I recommend to use the patch distributed with RTEMS-NFS.

 o RTEMS uses/used (Joel said it has been fixed already) a 'short'
   ino_t which is not enough for NFS.
   The driver detects this problem and enables a workaround. In rare
   situations (mainly involving 'getcwd()' improper inode comparison
   may result (due to the restricted size, stat() returns st_ino modulo
   2^16). In most cases, however, st_dev is compared along with st_ino
   which will give correct results (different files may yield identical
   st_ino but they will have different st_dev). However, there is 
   code (in getcwd(), for example) who assumes that files residing
   in one directory must be hosted by the same device and hence omits
   the st_dev comparison. In such a case, the workaround will fail.
 
   NOTE: changing the size (sys/types.h) of ino_t from 'short' to 'long'
         is strongly recommended. It is NOT included in the patch, however
         as this is a major change requiring ALL of your sources to
         be recompiled.

   THE ino_t SIZE IS FIXED IN GCC-3.2/NEWLIB-1.10.0-2 DISTRIBUTED BY
   OAR.

 o You may work around most filesystem bugs by observing the following
   rules:

    * never use chroot() (fixed by the patch)
    * never use getpwent(), getgrent() & friends - they are NOT THREAD
      safe (fixed by the patch)
    * NEVER use rtems_libio_share_private_env() - not even with the
      patch applied. Just DONT - it is broken by design.
    * All threads who have their own userenv (who have called
      rtems_libio_set_private_env()) SHOULD 'chdir("/")' before
      terminating. Otherwise, (i.e. if their cwd is on NFS), it will
      be impossible to unmount the NFS involved.

 o The patch slightly changes the semantics of 'getpwent()' and
   'getgrent()' & friends (to what is IMHO correct anyways - the patch is
   also needed to fix another problem, however): with the patch applied,
   the passwd and group files are always accessed from the 'current' user
   environment, i.e. a thread who has changed its 'root' or 'uid' might
   not be able to access these files anymore.
      
 o NOTE: RTEMS 'mount()' / 'unmount()' are NOT THREAD SAFE.

 o The NFS protocol has no 'append' or 'seek_end' primitive.
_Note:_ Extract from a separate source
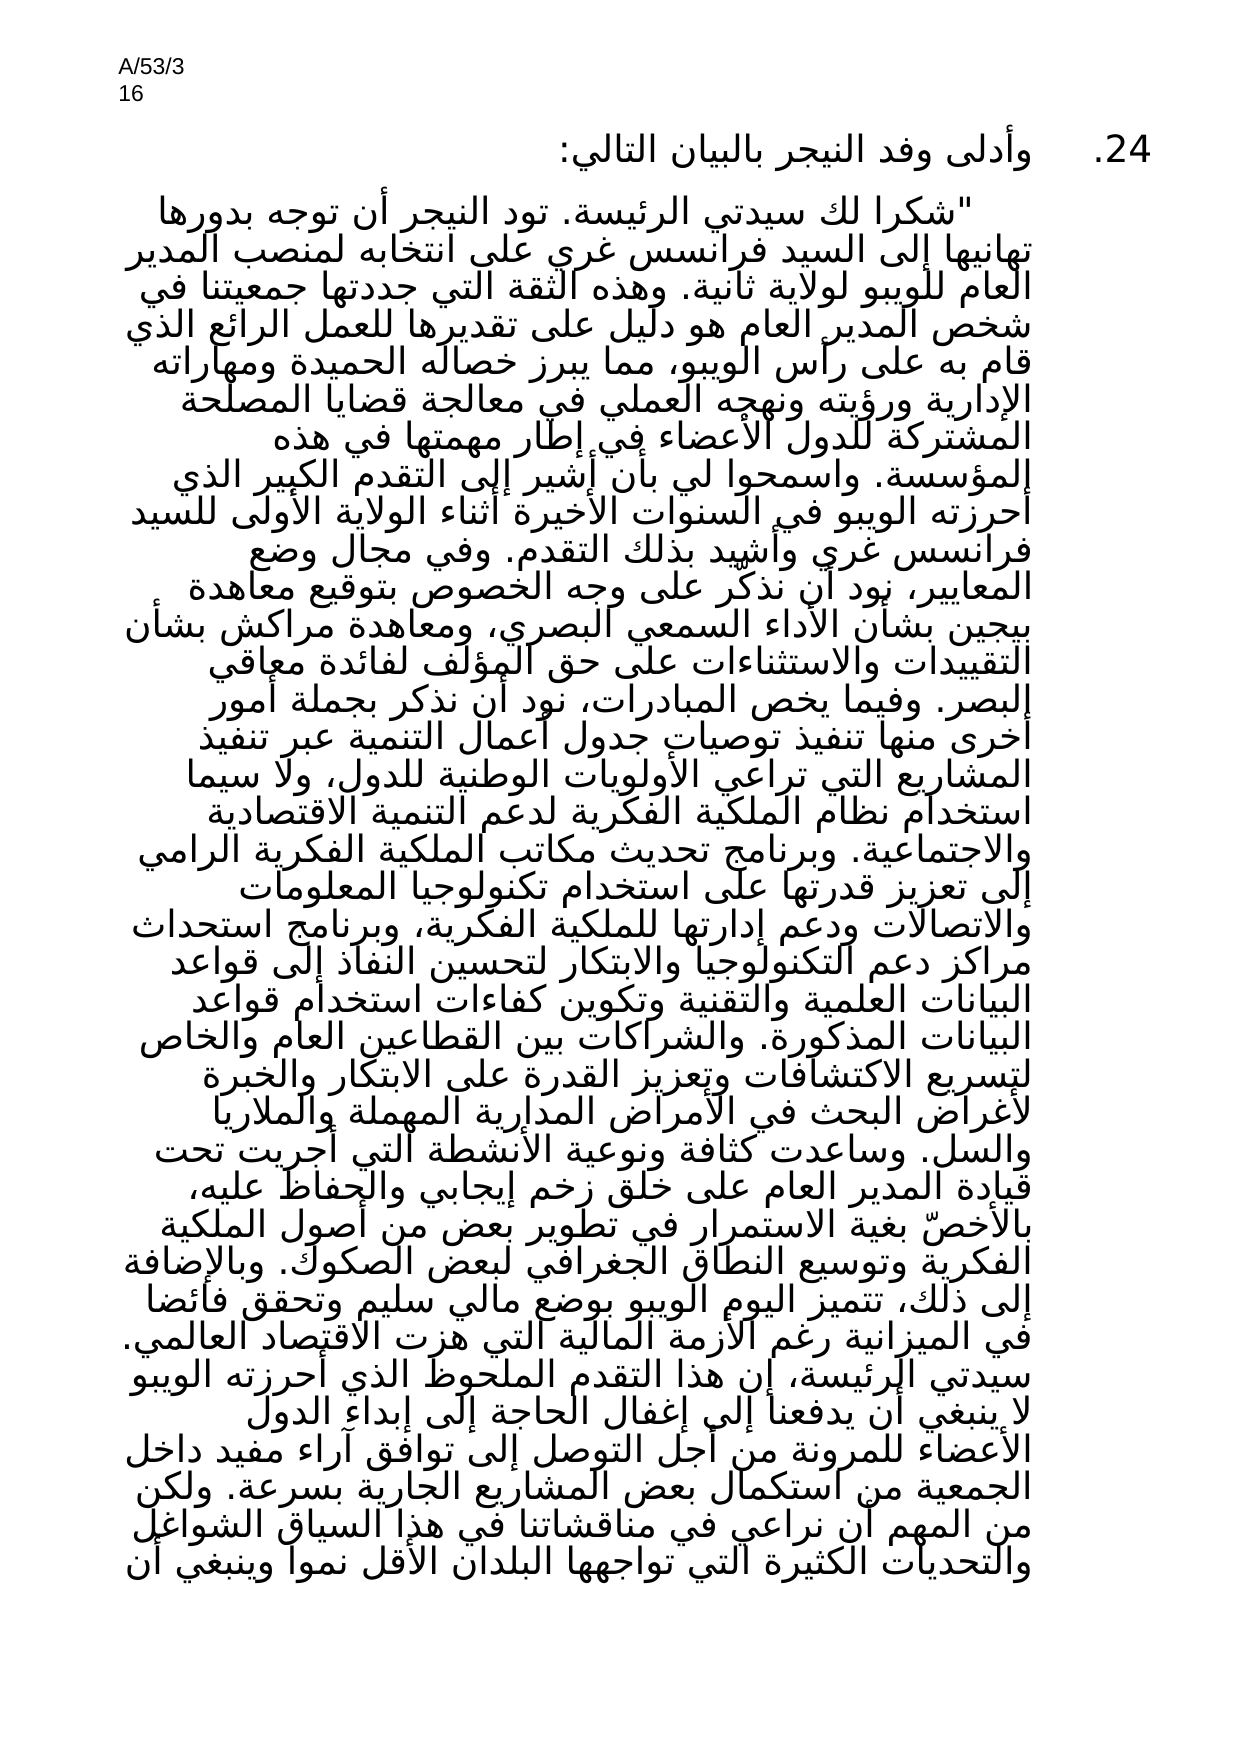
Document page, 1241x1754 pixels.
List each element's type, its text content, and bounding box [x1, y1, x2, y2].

text وأدلى وفد النيجر بالبيان التالي: [118, 132, 1092, 170]
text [118, 195, 1033, 1582]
The client
   must query the current file size (this client uses cached info) and
   change the local file pointer accordingly (in 'O_APPEND' mode).
   Obviously, this involves a race condition and hence multiple clients
   writing the same file may lead to corruption.
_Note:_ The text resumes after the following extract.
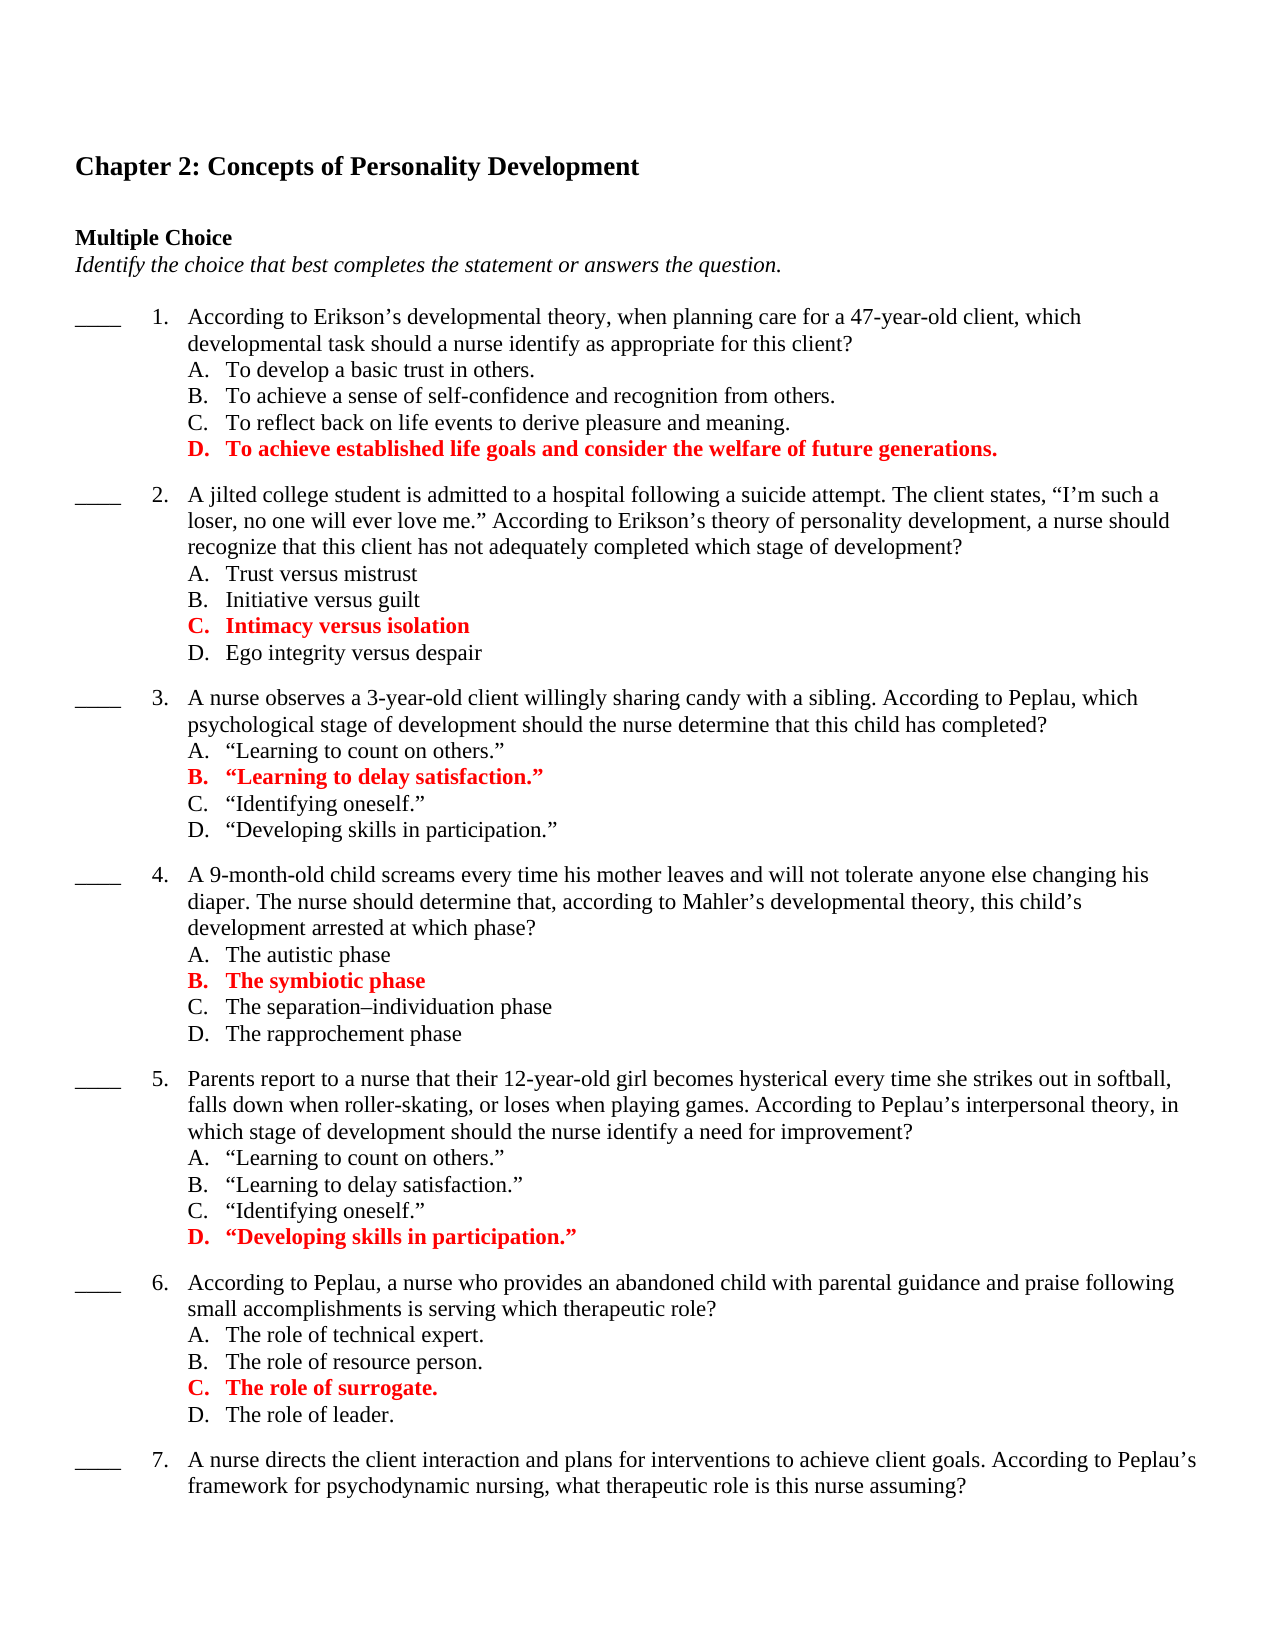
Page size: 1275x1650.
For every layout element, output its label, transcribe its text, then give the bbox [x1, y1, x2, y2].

IV Licensing & Disclaimers
--------------------------

NFS is distributed under the SLAC License - consult the
separate 'LICENSE' file.

Government disclaimer of liability
- - - - - - - - - - - - - - - - -
Neither the United States nor the United States Department of Energy,
nor any of their employees, makes any warranty, express or implied,
or assumes any legal liability or responsibility for the accuracy,
completeness, or usefulness of any data, apparatus, product, or process
disclosed, or represents that its use would not infringe privately
owned rights.

Stanford disclaimer of liability
- - - - - - - - - - - - - - - - -
Stanford University makes no representations or warranties, express or
implied, nor assumes any liability for the use of this software.

Maintenance of notice
- - - - - - - - - - -
In the interest of clarity regarding the origin and status of this
software, Stanford University requests that any recipient of it maintain
this notice affixed to any distribution by the recipient that contains a
copy or derivative of this software.